**Exercise brief**
Return the lines below that carry the word "Massachusetts".

**Records to use**
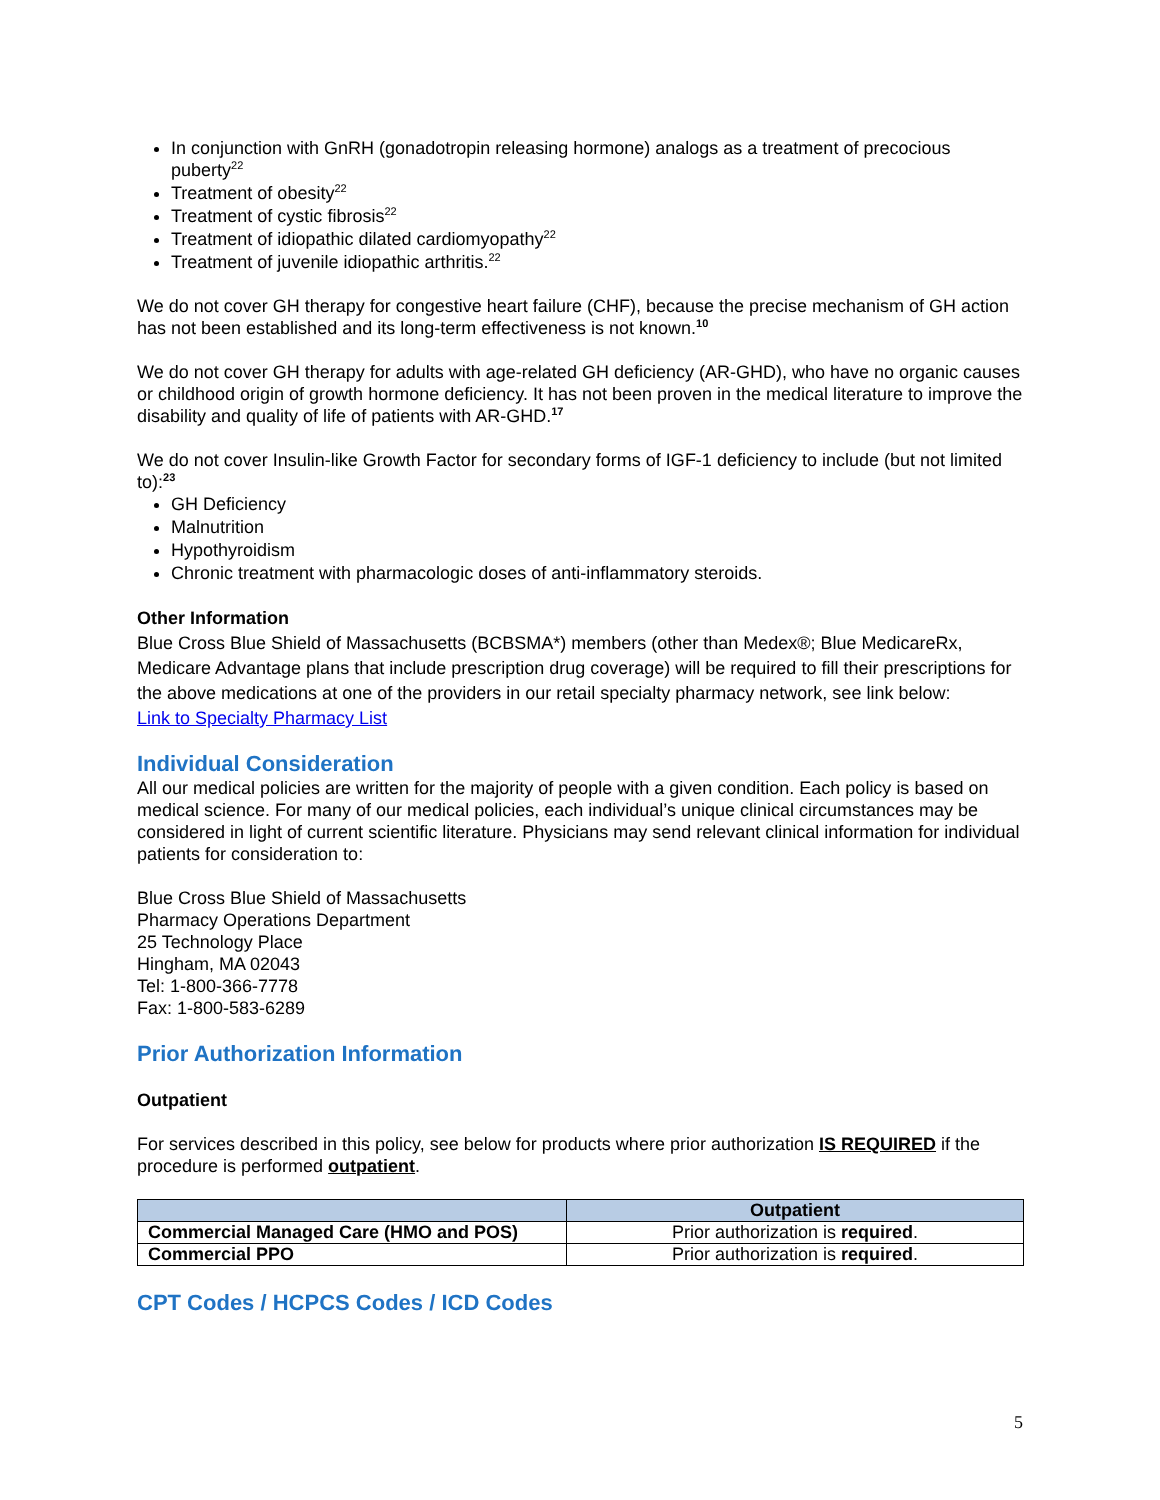In conjunction with GnRH (gonadotropin releasing hormone) analogs as a treatment of precocious puberty<sup>22</sup>
Treatment of obesity<sup>22</sup>
Treatment of cystic fibrosis<sup>22</sup>
Treatment of idiopathic dilated cardiomyopathy<sup>22</sup>
Treatment of juvenile idiopathic arthritis.<sup>22</sup>
We do not cover GH therapy for congestive heart failure (CHF), because the precise mechanism of GH action has not been established and its long-term effectiveness is not known.<sup>10</sup>
We do not cover GH therapy for adults with age-related GH deficiency (AR-GHD), who have no organic causes or childhood origin of growth hormone deficiency. It has not been proven in the medical literature to improve the disability and quality of life of patients with AR-GHD.<sup>17</sup>
We do not cover Insulin-like Growth Factor for secondary forms of IGF-1 deficiency to include (but not limited to):<sup>23</sup>
GH Deficiency
Malnutrition
Hypothyroidism
Chronic treatment with pharmacologic doses of anti-inflammatory steroids.
Other Information
Blue Cross Blue Shield of Massachusetts (BCBSMA*) members (other than Medex®; Blue MedicareRx, Medicare Advantage plans that include prescription drug coverage) will be required to fill their prescriptions for the above medications at one of the providers in our retail specialty pharmacy network, see link below:
Link to Specialty Pharmacy List
Individual Consideration
All our medical policies are written for the majority of people with a given condition. Each policy is based on medical science. For many of our medical policies, each individual’s unique clinical circumstances may be considered in light of current scientific literature. Physicians may send relevant clinical information for individual patients for consideration to:
Blue Cross Blue Shield of Massachusetts
Pharmacy Operations Department
25 Technology Place
Hingham, MA 02043
Tel: 1-800-366-7778
Fax: 1-800-583-6289
Prior Authorization Information
Outpatient
For services described in this policy, see below for products where prior authorization IS REQUIRED if the procedure is performed outpatient.
| | Outpatient |
| --- | --- |
| Commercial Managed Care (HMO and POS) | Prior authorization is required . |
| Commercial PPO | Prior authorization is required . |
CPT Codes / HCPCS Codes / ICD Codes
5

**Answer section**
Blue Cross Blue Shield of Massachusetts (BCBSMA*) members (other than Medex®; Blue MedicareRx, Medicare Advantage plans that include prescription drug coverage) will be required to fill their prescriptions for the above medications at one of the providers in our retail specialty pharmacy network, see link below:
Blue Cross Blue Shield of Massachusetts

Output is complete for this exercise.